Immunoprecipitation (IP)

1. Solutions and Reagents
   Lysis buffer:
   1. Typically use RIPA buffer (25 mM Tris-HCl pH 7.6, 150mM NaCl, 1% NP-40, 1% sodium deoxycholate, 0.1% SDS). Proteinase inhibitor cocktail should be added fresh before each use.
   2. The usage of SDS depends on the nature of the cells. For some cell lines, 0.1% SDS will release DNA and thus make it hard to extract proteins out. In those cases, omit SDS
2. Preparation of cell lysates
   1. Add ice cold lysis buffer (1ml per 100mm-dish or 107 cells, or adjust based on your specific requirements). Scrape off cells (for adherent cells still on plate) and resuspend cells. Collect cells in a centrifuge tube and agitate for 30 min at 4°C.
   2. Spin cells at 4°C for 20 min at 12000 rpm.
   3. Save the supernatant which is the cell lysates.
3. Pre-clearing
   1. Add normal serum or irrelevant antibody from the same species and isotypes as the IP antibody you will use. The amount should be at least 5-fold more than the amount you will use for IP. Incubate for 1 hr at 4°C.

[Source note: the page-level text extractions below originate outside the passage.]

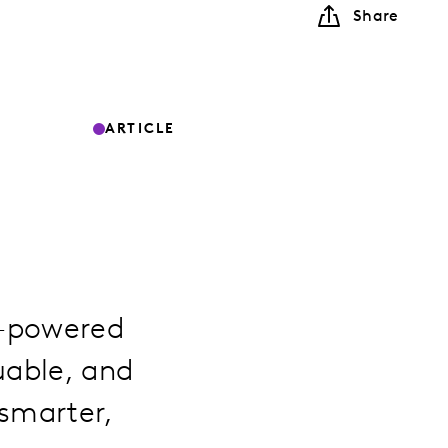
Share
ARTICLE
I-powered
uable, and
 smarter,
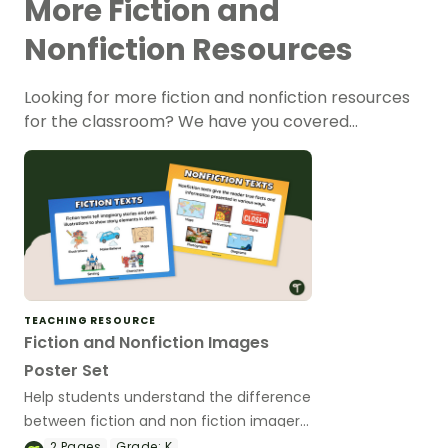
More Fiction and
Nonfiction Resources
Looking for more fiction and nonfiction resources
for the classroom? We have you covered…
TEACHING RESOURCE
Fiction and Nonfiction Images
Poster Set
Help students understand the difference
between fiction and non fiction imagery
with this set of fiction and non fiction
2
Pages
Grade:
K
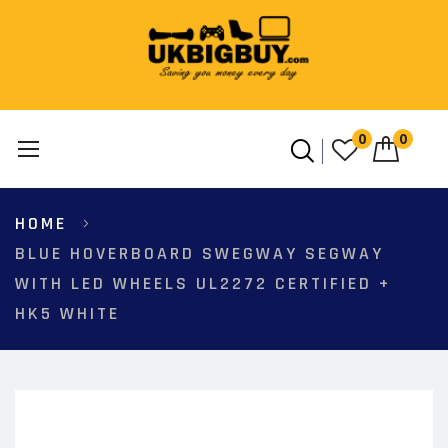
0
0
Skip
HOME
to
Content
BLUE HOVERBOARD SWEGWAY SEGWAY
WITH LED WHEELS UL2272 CERTIFIED +
HK5 WHITE
Skip
to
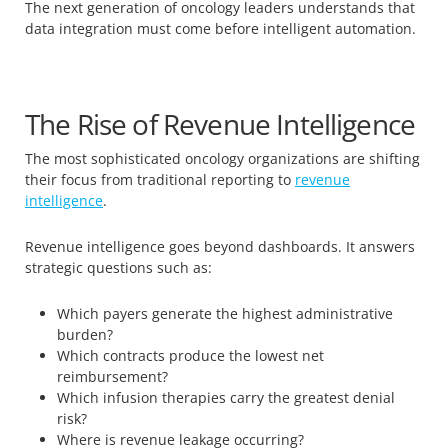
The next generation of oncology leaders understands that
data integration must come before intelligent automation.
The Rise of Revenue Intelligence
The most sophisticated oncology organizations are shifting
their focus from traditional reporting to
revenue
intelligence
.
Revenue intelligence goes beyond dashboards. It answers
strategic questions such as:
Which payers generate the highest administrative
burden?
Which contracts produce the lowest net
reimbursement?
Which infusion therapies carry the greatest denial
risk?
Where is revenue leakage occurring?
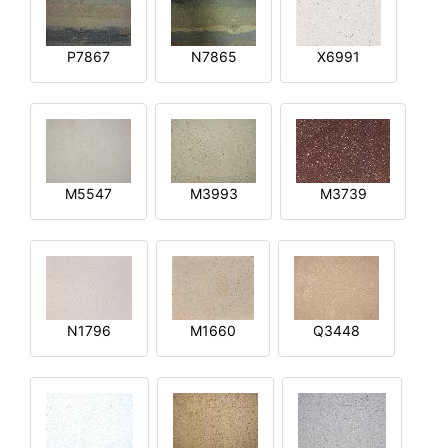
P7867
N7865
X6991
M5547
M3993
M3739
N1796
M1660
Q3448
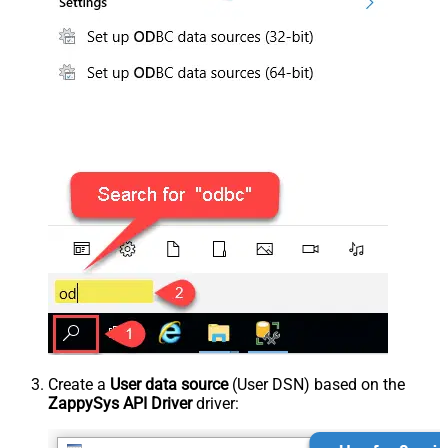
Create a
User data source
(User DSN) based on the
ZappySys API Driver
driver:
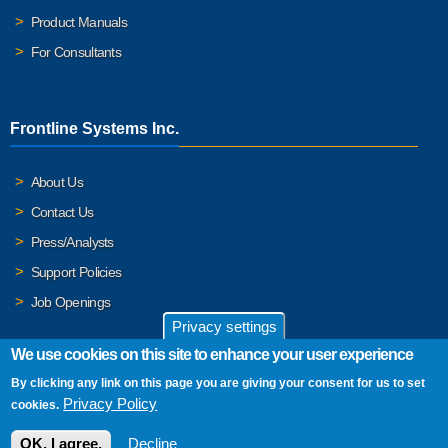
Product Manuals
For Consultants
Frontline Systems Inc.
About Us
Contact Us
Press/Analysts
Support Policies
Job Openings
Privacy settings
We use cookies on this site to enhance your user experience
By clicking any link on this page you are giving your consent for us to set
© 2026 Frontline Systems, Inc. Frontline Systems respects your
Privacy Policy
cookies.
privacy. For important details, please read our
Privacy Policy
.
OK, I agree.
Decline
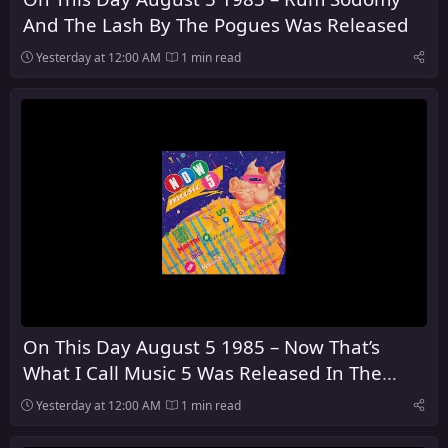
And The Lash By The Pogues Was Released
Yesterday at 12:00 AM
1 min read
On This Day August 5 1985 – Now That’s
What I Call Music 5 Was Released In The
United Kingdom
Yesterday at 12:00 AM
1 min read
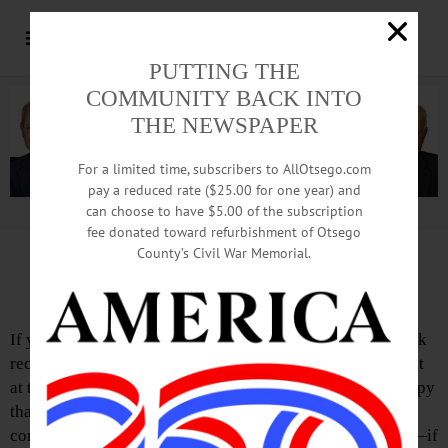
PUTTING THE
COMMUNITY BACK INTO
THE NEWSPAPER
For a limited time, subscribers to AllOtsego.com
pay a reduced rate ($25.00 for one year) and
can choose to have $5.00 of the subscription
Advertisement.
Advertise with us
fee donated toward refurbishment of Otsego
County’s Civil War Memorial.
Town Talk: Town of Otsego
If you’ve driven through the charming hamlet of Fly Creek
recently, you may have noticed a new structure being built
at the Town of Otsego’s highway garage. We are very happy
that our much-needed Salt Shed Project is nearing
completion. One look at the former salt storage structure—if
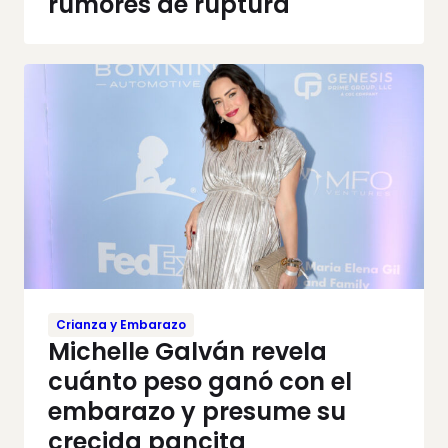
rumores de ruptura
Crianza y Embarazo
Michelle Galván revela
cuánto peso ganó con el
embarazo y presume su
crecida pancita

   2. For 1 ml lysate, add 100 ul of proteins A or protein G beads slurry (50 ul solid bed volume), and incubate at 4°C for 30 min on a rotator.
   3. Spin down beads at 14000g for 5 min at 4°C.
   4. Save the supernatant which is the pre-cleared lysates.
4. D. Immunoprecipitation (IP)
   1. Add IP antibody to the pre-cleared lysates. You will need to determine the best amount of antibody to use. As a starting point, you may use 1 ug antibody for every ml of lysates.
   2. Incubate for a certain amount of time (from 1 hr to overnight, depending on your specific conditions) at 4°C.
   3. Add 100 ul of protein A or protein G slurry (50 ul solid bed volume) to 1 ml lysate and incubate for 3 hr at 4°C on a rotator.
   4. Spin down beads, and remove supernatant.
   5. Wash beads 3 times with lysis buffer.
   6. Add SDS-PAGE sample buffer to beads. Boil and run gel.